*GIVEN INSTRUCTION A:*
Lay out the lines of the entries below as a numbered list, covering the stretch from the line containing "city: Friday Harbor" through the line containing "latitude: 37.7290", with both of those lines included and blank lines omitted.

-----

5. the outcome of Ludwig and Mundil (2002)’s TuffZirc algorithm;
6. the weighted mean of the youngest three (Y3Z) or four (Y4Z) zircons;
7. the weighted mean of the grains in the youngest peak of a probability density plot (τ); and
8. the minimum age of grains selected by Gehrels (2003)’s AgePick algorithm.

Additionally, they also introduced a new estimator:

1. the ‘Youngest Statistical Population’ (YSP), which groups the youngest sub-sample of more than two grains that pass a Chi-square test for homogeneity.

Using numerical simulations and synthetic age distributions, Coutts et al. (2019) found that all but three of these methods gradually drift to younger ages with increasing sample size. The only exceptions were the YPP, τ and YSP methods, which converged to ages that were systematically too old. The failure of YPP and τ to retrieve the correct depositional age reflects the underlying flaws of the probability density plots (PDPs) on which they are based. The shortcomings of PDPs are explained in detail by Vermeesch (2012) and Vermeesch (2018a) and won’t be discussed further in this paper. The positive bias of the YSP method will be briefly discussed in Section 7. The remainder of the paper will focus on the undesirable drift of the remaining six MDA estimation algorithms towards geologically unreasonable young values.

Section 2 will prove that it is theoretically impossible for the YSG, YGC1σ/2σ, YDZ and Y3Z/Y4Z methods to converge to the correct solution even in a best case scenario. Section 3 shows that the ‘minimum age model’ of Galbraith and Laslett (1993) does not suffer from this problem. This maximum likelihood based method was developed for detrital fission track thermochronology but can be equally useful for zircon U–Pb studies in a modified form developed by Galbraith (2005, p.107). We will refer to the minimum age model as the ‘maximum likelihood age’ (MLA) method to avoid confusion with minimum depositional age estimation, which is an entirely different subject.

Section 4 applies the MLA algorithm to a detrital zircon U–Pb dataset from the Colorado Plateau Coring Project. This case study validates the different MDA methods by comparing measurements obtained by Laser Ablation Inductively Coupled Plasma Mass Spectrometry (LA-ICPMS) with measurements obtained on the same samples by Chemical Abrasion Thermal Ionisation Mass Spectrometry (CA-TIMS). The new MLA algorithm is the only method that passes this stringent test.

Despite the advantages of the MLA method over all existing MDA estimation algorithms, it is not a silver bullet for samples that have a fat tail at the young end of the age spectrum, or that have been affected by post-depositional Pb-loss. Section 6 discusses these limitations and provides suggestions to mitigate their effects.

2 On the failure of existing MDA algorithms to converge

The YSG, YGC1σ/2σ, YDZ and Y3Z/Y4Z methods essentially amount to averaging the n youngest grains obtained by some selection criterion. The selection criterion can be simple (e.g., YSG) or complex (YDZ). But all these algorithms boil down to analysing the young tails of detrital age spectra. This is a difficult thing to do with ad hoc methods.

Detrital age spectra are the convolution of two probability distributions: (1) the distribution of the true (but unknown) zircon U–Pb ages; and (2) the distribution of their analytical errors. Analytical uncertainty obscures the true ages and must be accounted for during MDA estimation. Geochronologists generally make the reasonable assumption that the analytical errors follow a normal distribution with mean μ = 0 and standard deviation σ. Under this condition it is well known that the actual U–Pb age is approximately 95% likely to fall in a ±2σ interval around the measured value. However this is only true when considering a single analysis.

-----

*GIVEN INSTRUCTION B:*
Carry on the passage on detrital zircon U–Pb age algorithms from the point where it stops.

-----

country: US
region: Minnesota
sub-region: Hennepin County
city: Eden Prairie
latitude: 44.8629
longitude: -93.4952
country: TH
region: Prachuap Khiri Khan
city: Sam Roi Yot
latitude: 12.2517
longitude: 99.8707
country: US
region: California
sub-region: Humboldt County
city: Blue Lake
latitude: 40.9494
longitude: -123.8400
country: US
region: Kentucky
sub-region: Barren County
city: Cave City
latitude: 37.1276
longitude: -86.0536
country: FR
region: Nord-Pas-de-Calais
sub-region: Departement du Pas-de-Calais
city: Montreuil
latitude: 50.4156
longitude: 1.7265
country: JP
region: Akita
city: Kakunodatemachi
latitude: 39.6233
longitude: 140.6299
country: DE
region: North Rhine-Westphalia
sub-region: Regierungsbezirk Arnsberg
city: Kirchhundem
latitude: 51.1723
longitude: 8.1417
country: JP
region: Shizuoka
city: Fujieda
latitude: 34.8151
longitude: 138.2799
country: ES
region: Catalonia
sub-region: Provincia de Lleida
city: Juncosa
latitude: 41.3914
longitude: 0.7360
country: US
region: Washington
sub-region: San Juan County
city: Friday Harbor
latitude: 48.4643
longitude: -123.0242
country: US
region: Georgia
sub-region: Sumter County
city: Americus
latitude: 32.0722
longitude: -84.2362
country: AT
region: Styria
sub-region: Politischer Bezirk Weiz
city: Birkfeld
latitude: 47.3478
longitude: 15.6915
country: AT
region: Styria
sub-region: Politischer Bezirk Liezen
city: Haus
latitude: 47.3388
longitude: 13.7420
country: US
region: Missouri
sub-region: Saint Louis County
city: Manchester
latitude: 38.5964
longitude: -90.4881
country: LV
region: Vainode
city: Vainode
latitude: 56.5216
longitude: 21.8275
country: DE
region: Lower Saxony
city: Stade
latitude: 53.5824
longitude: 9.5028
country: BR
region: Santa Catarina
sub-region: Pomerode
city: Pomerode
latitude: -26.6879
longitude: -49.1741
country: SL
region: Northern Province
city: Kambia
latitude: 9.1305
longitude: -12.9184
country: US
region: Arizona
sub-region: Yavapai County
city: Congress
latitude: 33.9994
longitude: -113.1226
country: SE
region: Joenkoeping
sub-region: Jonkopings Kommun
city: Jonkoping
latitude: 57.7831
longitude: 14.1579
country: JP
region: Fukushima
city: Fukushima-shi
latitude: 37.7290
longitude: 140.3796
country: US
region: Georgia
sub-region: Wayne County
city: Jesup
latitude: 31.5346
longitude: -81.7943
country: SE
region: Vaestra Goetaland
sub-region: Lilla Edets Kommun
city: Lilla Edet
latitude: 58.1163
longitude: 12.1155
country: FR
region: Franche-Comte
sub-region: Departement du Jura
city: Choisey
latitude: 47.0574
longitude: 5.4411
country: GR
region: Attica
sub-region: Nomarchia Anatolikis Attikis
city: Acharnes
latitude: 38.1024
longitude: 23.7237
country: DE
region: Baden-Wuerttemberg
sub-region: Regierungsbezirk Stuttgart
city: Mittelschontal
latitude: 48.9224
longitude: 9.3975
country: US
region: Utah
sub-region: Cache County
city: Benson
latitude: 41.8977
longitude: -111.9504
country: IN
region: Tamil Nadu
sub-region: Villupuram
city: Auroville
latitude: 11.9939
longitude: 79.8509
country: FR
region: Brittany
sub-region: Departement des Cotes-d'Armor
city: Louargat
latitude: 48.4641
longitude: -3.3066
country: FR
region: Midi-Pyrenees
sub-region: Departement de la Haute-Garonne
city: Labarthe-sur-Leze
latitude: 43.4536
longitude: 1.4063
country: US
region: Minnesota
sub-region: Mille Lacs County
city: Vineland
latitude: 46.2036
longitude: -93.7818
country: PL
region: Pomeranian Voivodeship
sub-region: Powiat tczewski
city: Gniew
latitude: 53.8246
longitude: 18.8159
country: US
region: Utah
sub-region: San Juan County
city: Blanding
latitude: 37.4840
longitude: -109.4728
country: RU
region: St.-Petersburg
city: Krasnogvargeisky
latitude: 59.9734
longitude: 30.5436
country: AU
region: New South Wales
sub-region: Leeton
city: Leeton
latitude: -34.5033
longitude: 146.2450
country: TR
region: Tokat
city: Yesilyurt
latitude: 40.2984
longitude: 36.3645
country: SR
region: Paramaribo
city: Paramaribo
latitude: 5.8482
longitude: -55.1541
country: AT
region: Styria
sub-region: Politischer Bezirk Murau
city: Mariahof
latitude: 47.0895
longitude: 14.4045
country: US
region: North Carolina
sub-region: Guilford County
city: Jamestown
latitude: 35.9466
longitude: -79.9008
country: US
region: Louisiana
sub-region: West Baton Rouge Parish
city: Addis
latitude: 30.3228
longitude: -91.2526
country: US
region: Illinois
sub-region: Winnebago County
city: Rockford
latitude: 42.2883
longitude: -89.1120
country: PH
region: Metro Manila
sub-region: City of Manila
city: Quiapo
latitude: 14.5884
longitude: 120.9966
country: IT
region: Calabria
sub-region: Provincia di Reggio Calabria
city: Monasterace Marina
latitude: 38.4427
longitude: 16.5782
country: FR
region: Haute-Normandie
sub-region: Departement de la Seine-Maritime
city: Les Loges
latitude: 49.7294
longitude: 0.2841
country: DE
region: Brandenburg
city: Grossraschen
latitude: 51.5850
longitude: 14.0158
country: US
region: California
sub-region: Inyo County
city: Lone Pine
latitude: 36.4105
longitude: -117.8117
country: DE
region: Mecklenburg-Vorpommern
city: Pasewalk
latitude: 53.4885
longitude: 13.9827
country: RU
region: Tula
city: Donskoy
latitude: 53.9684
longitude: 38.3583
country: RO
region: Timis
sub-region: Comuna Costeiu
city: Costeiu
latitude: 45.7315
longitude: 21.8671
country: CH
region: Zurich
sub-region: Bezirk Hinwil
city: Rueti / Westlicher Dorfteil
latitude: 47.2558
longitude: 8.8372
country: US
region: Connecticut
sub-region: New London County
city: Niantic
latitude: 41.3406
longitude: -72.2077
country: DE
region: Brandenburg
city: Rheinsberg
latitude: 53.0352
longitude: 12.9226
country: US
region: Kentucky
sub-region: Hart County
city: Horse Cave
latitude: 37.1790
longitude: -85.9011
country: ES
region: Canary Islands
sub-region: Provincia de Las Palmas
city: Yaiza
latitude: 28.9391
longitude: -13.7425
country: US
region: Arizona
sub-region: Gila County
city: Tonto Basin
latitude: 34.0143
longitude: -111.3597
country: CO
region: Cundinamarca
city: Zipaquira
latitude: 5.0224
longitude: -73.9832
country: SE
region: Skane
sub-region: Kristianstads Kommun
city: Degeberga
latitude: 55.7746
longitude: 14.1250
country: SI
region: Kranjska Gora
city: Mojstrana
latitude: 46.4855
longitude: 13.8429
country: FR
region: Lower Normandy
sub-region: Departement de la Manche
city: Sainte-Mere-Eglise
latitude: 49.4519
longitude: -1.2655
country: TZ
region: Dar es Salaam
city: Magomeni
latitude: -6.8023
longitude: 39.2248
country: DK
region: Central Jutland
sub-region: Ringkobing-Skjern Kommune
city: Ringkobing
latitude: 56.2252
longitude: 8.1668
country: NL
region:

-----

*RIGHT ANSWER A:*
1. city: Friday Harbor
2. latitude: 48.4643
3. longitude: -123.0242
4. country: US
5. region: Georgia
6. sub-region: Sumter County
7. city: Americus
8. latitude: 32.0722
9. longitude: -84.2362
10. country: AT
11. region: Styria
12. sub-region: Politischer Bezirk Weiz
13. city: Birkfeld
14. latitude: 47.3478
15. longitude: 15.6915
16. country: AT
17. region: Styria
18. sub-region: Politischer Bezirk Liezen
19. city: Haus
20. latitude: 47.3388
21. longitude: 13.7420
22. country: US
23. region: Missouri
24. sub-region: Saint Louis County
25. city: Manchester
26. latitude: 38.5964
27. longitude: -90.4881
28. country: LV
29. region: Vainode
30. city: Vainode
31. latitude: 56.5216
32. longitude: 21.8275
33. country: DE
34. region: Lower Saxony
35. city: Stade
36. latitude: 53.5824
37. longitude: 9.5028
38. country: BR
39. region: Santa Catarina
40. sub-region: Pomerode
41. city: Pomerode
42. latitude: -26.6879
43. longitude: -49.1741
44. country: SL
45. region: Northern Province
46. city: Kambia
47. latitude: 9.1305
48. longitude: -12.9184
49. country: US
50. region: Arizona
51. sub-region: Yavapai County
52. city: Congress
53. latitude: 33.9994
54. longitude: -113.1226
55. country: SE
56. region: Joenkoeping
57. sub-region: Jonkopings Kommun
58. city: Jonkoping
59. latitude: 57.7831
60. longitude: 14.1579
61. country: JP
62. region: Fukushima
63. city: Fukushima-shi
64. latitude: 37.7290

*RIGHT ANSWER B:*
When multiple measurements are considered together, then the likelihood that the measured value is more than ±2σ away from the true value increases. In statistics this is known as a ‘Type-1 error’. As the number of analyses increases, so does the probability that at least one value falls outside the ±2σ interval. Given a sufficiently large sample size, there inevitably comes a point when the data contain values that differ from the true value by 3σ or more. This is true for both tails of the normal distribution. In the context of MDA estimation, it means that the youngest date in a huge sample may be less than the actual depositional age.

To further explore this important point, let us consider the simplest case of an MDA estimation exercise. Suppose that 100% of the grains in a sample are concordant and syn-depositional at 10 Ma, with normally distributed uncertainties of 1 Ma at 1σ. The solution to this toy example is trivial. The depositional age is simply given by the mean of all the dates. Yet six of the nine MDA estimation algorithms reviewed by Coutts et al. (2019) fail to retrieve it (YPP, τ and YSP don’t, but will fail in nearly all non-trivial examples).

Figure 1 shows why existing MDA estimation methods fail the toy example. It plots the expected age¹ of the n^th youngest grain among a sample of N grains drawn from our normal distribution with mean μ = 10 and standard deviation σ = 1. For example, consider a sample containing N = 5 grains, then the expected age of the youngest grain (n = 1) is the 1/5^th quantile of the normal distribution, which is 9.16 Ma. When the sample size is increased to 20 grains, then the expected value for the youngest age is given by the 1/20^th quantile, which is 8.36 Ma.

Thus, the youngest single grain age monotonically decreases with increasing sample size, and so does the second youngest grain (n = 2), the third youngest grain (n = 3) and so forth. Also the average of the youngest n grains decreases with increasing sample size, and all the other grain selection criteria do so as well. The failure of existing MDA estimation algorithms to solve the simplest toy example undermines their credibility in more complex scenarios.

3 The maximum likelihood model of Galbraith and Laslett (1993)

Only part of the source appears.